Movie Review: Beauty & the Beast

Disney’s newest release of the beloved tale of Beauty and the Beast shines beyond the classic Disney princess film, leaving fans of the original animation anticipating more live action remakes to come.

Director and screenwriter Bill Condon, who brought to life Breaking Dawn Part 1 and Part 2 (2011-2012), Dreamgirls (2006), and Chicago (2002), returns with this year’s box-office hit, Beauty and the Beast. Condon’s film explores an enchanting romance that blossoms between a cursed prince and a beautiful girl named Belle. Like the animated version, the film is set in the quaint French village of Villeneuve, which is home to Belle, portrayed by Harry Potter alum Emma Watson, a confident and independent young girl. At the opening of the film, we are quickly introduced to Luke Evans’ remarkably convincing Gaston and his sidekick LeFou, played by Josh Gad. Though recognizing Gad’s voice as the talking snowman Olaf from Disney’s animated Frozen was distracting, his rendition of Gaston’s quirky best friend and admirer was so spot-on that the scene was able to hold its own. The film’s representation of Villeneuve is reminiscent of the 1991 animated version, with expert set design that captures the beauty of the charming small town.

Following the story of the animated feature, Condon’s film takes Belle on an adventure through the woods to meet the beast (played by Downton Abbey alum Dan Stevens) and his servants, all introduced through a seamless incorporation of computer generated images into a live action film. The stellar cast helps create a magical atmosphere surrounding the classic musical number “Be Our Guest,” as well as a few original pieces that highlight the beast’s humanity. In contrast to the animated original, the remake uniquely develops the character of the beast as a troubled prince with a difficult childhood, prompting audience members to identify with his backstory and empathize with his decisions and struggles.
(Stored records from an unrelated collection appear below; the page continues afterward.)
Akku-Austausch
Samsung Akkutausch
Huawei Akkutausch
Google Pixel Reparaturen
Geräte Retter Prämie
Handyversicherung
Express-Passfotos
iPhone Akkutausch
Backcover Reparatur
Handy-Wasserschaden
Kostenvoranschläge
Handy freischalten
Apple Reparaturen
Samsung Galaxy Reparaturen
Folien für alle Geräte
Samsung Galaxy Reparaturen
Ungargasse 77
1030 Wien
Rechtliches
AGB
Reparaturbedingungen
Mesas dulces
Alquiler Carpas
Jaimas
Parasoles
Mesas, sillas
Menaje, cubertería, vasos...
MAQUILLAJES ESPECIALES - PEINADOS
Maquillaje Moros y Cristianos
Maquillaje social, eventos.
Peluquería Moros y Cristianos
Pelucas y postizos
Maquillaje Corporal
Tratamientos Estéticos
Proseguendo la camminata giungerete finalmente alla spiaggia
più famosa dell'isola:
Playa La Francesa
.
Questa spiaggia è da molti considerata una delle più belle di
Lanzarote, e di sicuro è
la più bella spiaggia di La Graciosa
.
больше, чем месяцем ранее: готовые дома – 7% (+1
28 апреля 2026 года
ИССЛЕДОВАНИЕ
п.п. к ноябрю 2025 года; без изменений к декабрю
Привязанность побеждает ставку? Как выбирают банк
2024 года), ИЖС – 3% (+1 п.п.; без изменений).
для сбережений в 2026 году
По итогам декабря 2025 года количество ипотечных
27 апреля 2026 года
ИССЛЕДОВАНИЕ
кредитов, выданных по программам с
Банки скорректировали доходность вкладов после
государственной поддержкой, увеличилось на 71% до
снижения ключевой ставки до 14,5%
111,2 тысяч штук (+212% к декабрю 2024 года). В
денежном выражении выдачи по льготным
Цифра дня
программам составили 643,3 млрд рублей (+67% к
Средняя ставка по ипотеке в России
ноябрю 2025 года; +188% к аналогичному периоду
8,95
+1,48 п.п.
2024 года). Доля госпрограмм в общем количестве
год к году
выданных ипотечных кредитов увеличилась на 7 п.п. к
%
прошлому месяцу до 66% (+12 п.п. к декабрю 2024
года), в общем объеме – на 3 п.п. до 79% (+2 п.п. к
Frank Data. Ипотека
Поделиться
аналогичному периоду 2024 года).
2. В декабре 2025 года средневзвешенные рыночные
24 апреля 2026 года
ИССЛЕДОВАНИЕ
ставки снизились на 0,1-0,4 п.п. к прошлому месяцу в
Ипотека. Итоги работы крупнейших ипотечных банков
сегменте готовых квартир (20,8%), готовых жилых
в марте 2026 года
…the remake uniquely develops the character of the beast as a troubled prince with a difficult childhood, prompting audience members to identify with his backstory and empathize with his decisions and struggles.

I first saw the movie during its premiere in Hawaii, in the reclining seats of the Ōlino theatres at Kapolei’s newest mall, Ka Makana Ali`i. While the comfort of putting my feet up in the theatre may have elevated my watching experience, the film has managed to put a two-hour long smile on my face each of the four times I have seen it.

Whether you are a fan of the original animation or not, the original music, delightful characters, and breathtaking settings of this live action version makes seeing it worthwhile. For audience members who have never connected with Disney princess stories, this live action revamp provides a refreshing dose of reality through its character’s authentic mannerisms and dialogue. Condon’s film balances the idealistic romance between Belle and the beast with barbarous fight scenes and the superficiality of small-minded villagers.

Longtime fans of the animated version will be excited over the film’s dedication to the original story. The choice to include the iconic dinner scene and maintain the caring and lighthearted nature of the castle staff is a testament to the film’s admiration of the original animation, while also providing fans with a fresh look at the characters that the original film brought to life.

After four weeks of being in theaters, Beauty and the Beast continues to gain fans as it tops the $900 million mark in worldwide box office sales, and $400 million in the United States. The magical telling of this classic tale is resonating with a diverse international audience. After only seeing the film once, I went home in a trance, with my mind continuously replaying every conversation, dance, and lyric that caused me to leave the theatre with a beaming smile on face and tears in my eyes. Disney’s newest hit will definitely be remembered for its beauty and unique adaptations of the original animation, and I encourage everyone who has not seen it or who doesn’t think they will like it to watch it sometime.